Author Contributions
YYY conceived the study and obtained the data. YRY and WJY designed and implemented the model and interpreted the results while YYY provided biological context. YYY, YRY and WJY wrote the manuscript. All authors contributed equally to the study.
Funding Information
This research received no grants from any funding agency, commercial, or not-for-profit sectors.
Data Availability Statement
The data used in the study are openly available at (Kaggle, 2020; US Census Bureau, 2020).
Conflict of Interest
The authors declare that they have no competing interests.
Supplementary Materials
To view supplementary material for this article, please visit http://dx.doi.org/10.1017/exp.2020.45.
Comments
Comments to the Author: (Overall comment omitted due to word limit)
- Evidence not available at time of writing: I understand, but neither the readers nor myself being able to read the cover letter, the author should either (i) update/validate their assumptions with the latest data to justify their conclusions, or (ii) clarify their analysis and conclusions were rather historical and might not be in line with the latest data. The paper may provide a case study (if technical issues below are addressed), but the conclusions are not justified unless the underlying assumptions are up-to-date.
- Feasibility of test-and-trace: The predicted curves are 10 –100 times the SK and SG. I suggest focusing on isolation rather than hospitalization unless the bed occupancy is estimated using lengths-of-stay and medical capacity data.

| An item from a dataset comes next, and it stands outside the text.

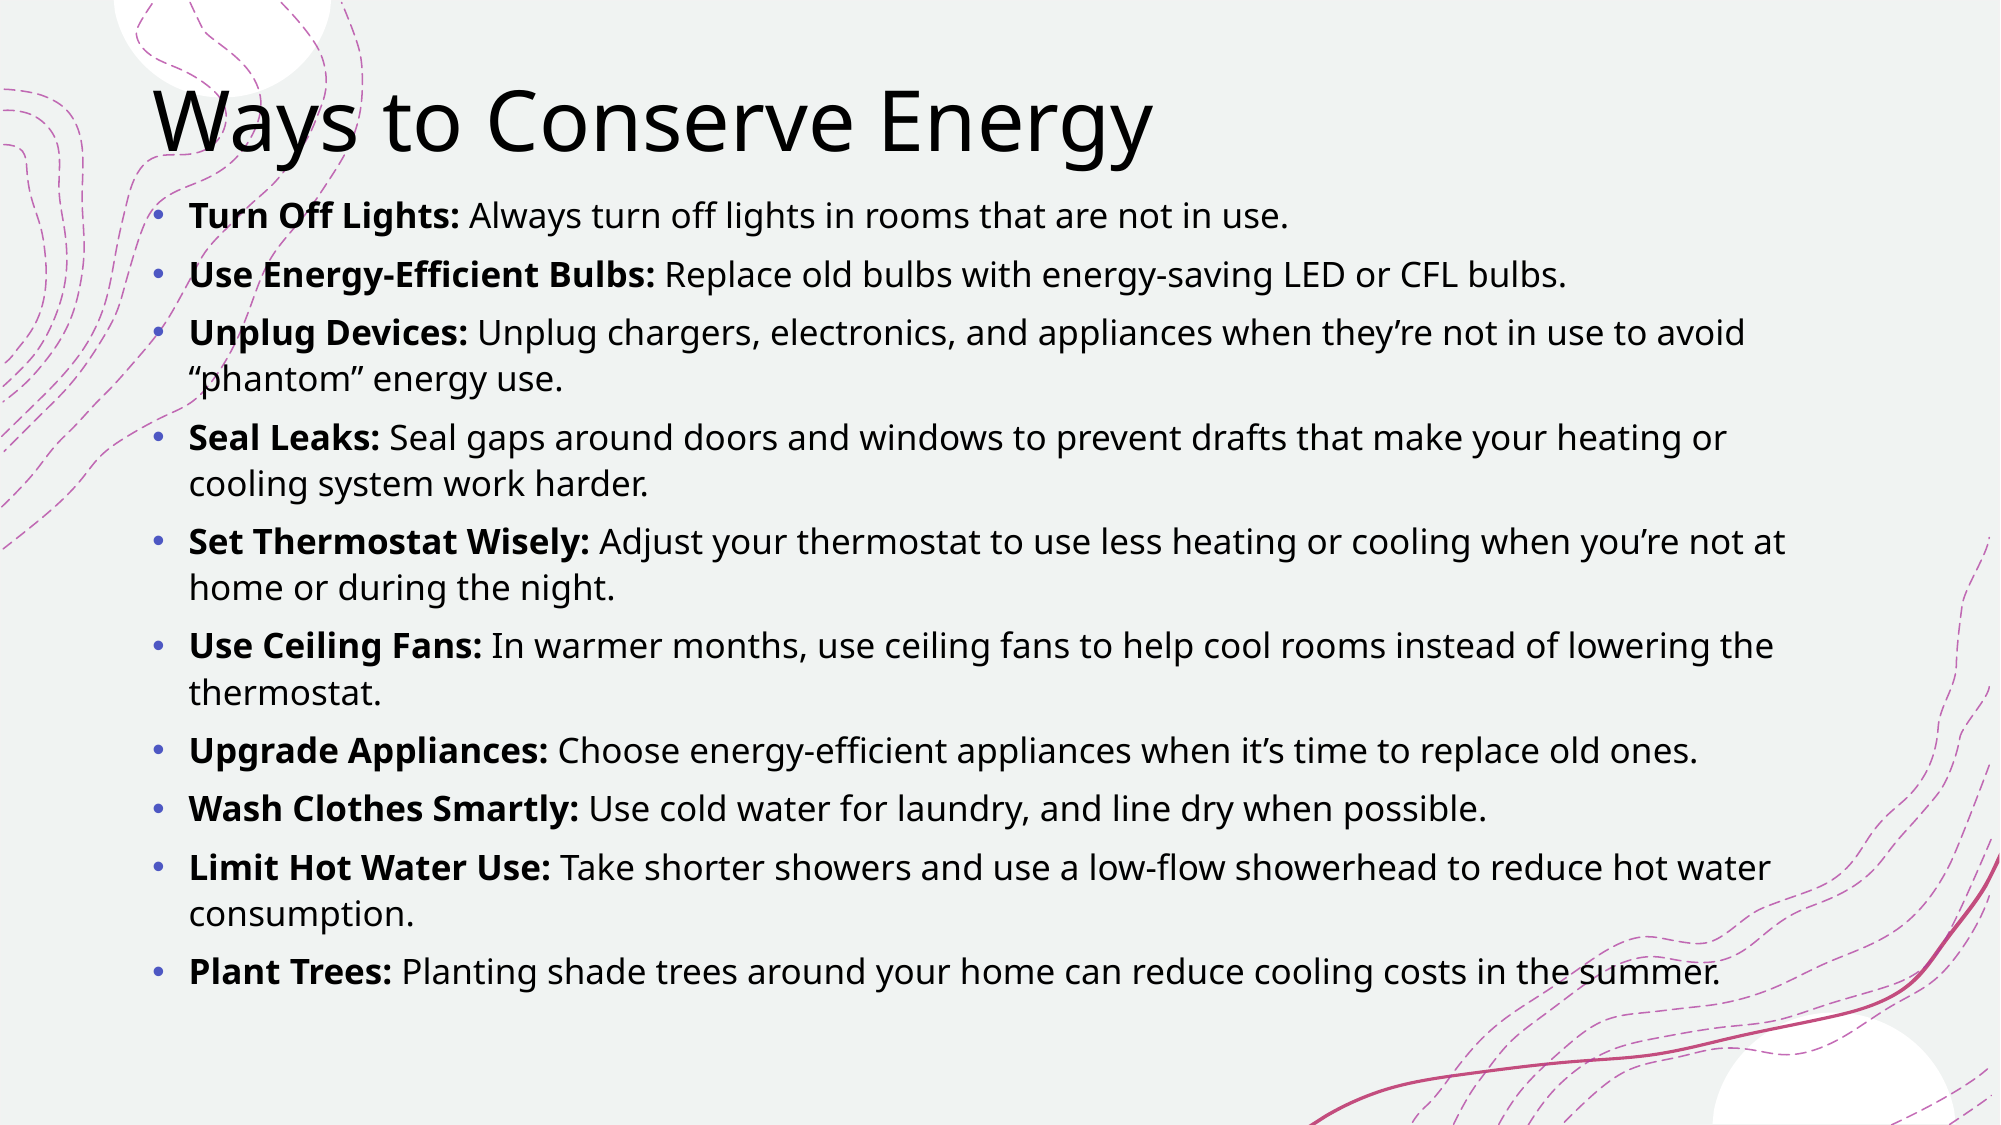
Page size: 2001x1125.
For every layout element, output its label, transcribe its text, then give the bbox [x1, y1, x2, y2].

- Change reflecting R=1: I realized x-axis shows timesteps: please use unit of day.
- 25% scenario: R0 determines the final size with the homogeneous-mixing assumption. Though R0 used for this scenario is not shown, I feel using the initial R throughout may be more appropriate for the quasi-worst-case-scenario.

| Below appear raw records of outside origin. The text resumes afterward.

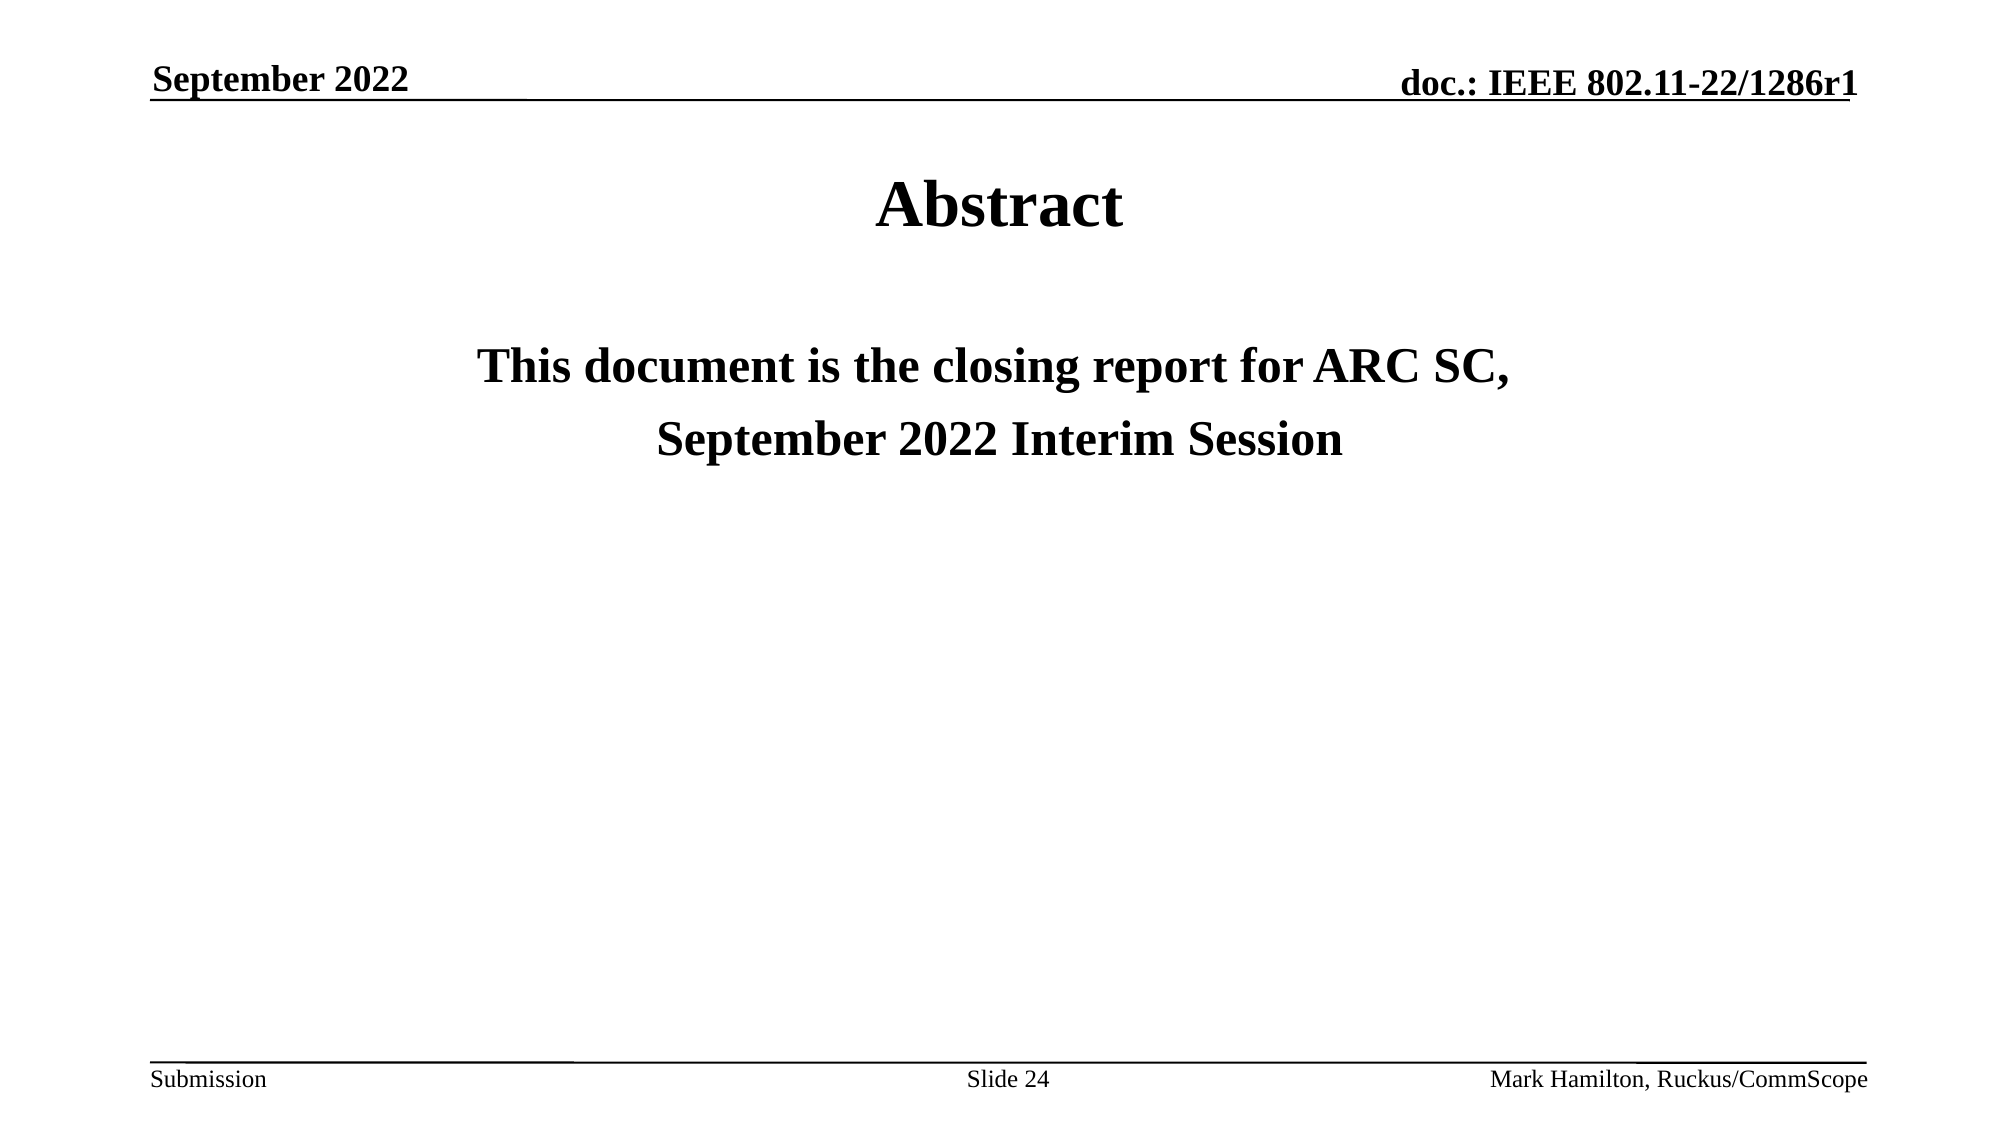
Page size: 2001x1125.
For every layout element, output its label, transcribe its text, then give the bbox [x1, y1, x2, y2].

slide_number Slide 24 [950, 1061, 1067, 1123]
title Abstract [149, 112, 1850, 288]
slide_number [152, 54, 563, 100]
list This document is the closing report for ARC SC, September 2022 Interim Session [149, 324, 1850, 1000]
footer Mark Hamilton, Ruckus/CommScope [1171, 1061, 1869, 1093]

- Code: It is nice that the authors uploaded their code. I found two problems:
1. 1/gamma and 1/alpha were drawn from Erlang distribution independently at each timestep; the resulting distribution of incubation/infectious periods are not following Erlang distribution.
2. betaa is calculated for each individual as R×gamma[l], which suggests that individuals change their infectiousness according to their duration of infectiousness so that the product becomes constant R, which is implausible in actual transmission dynamics.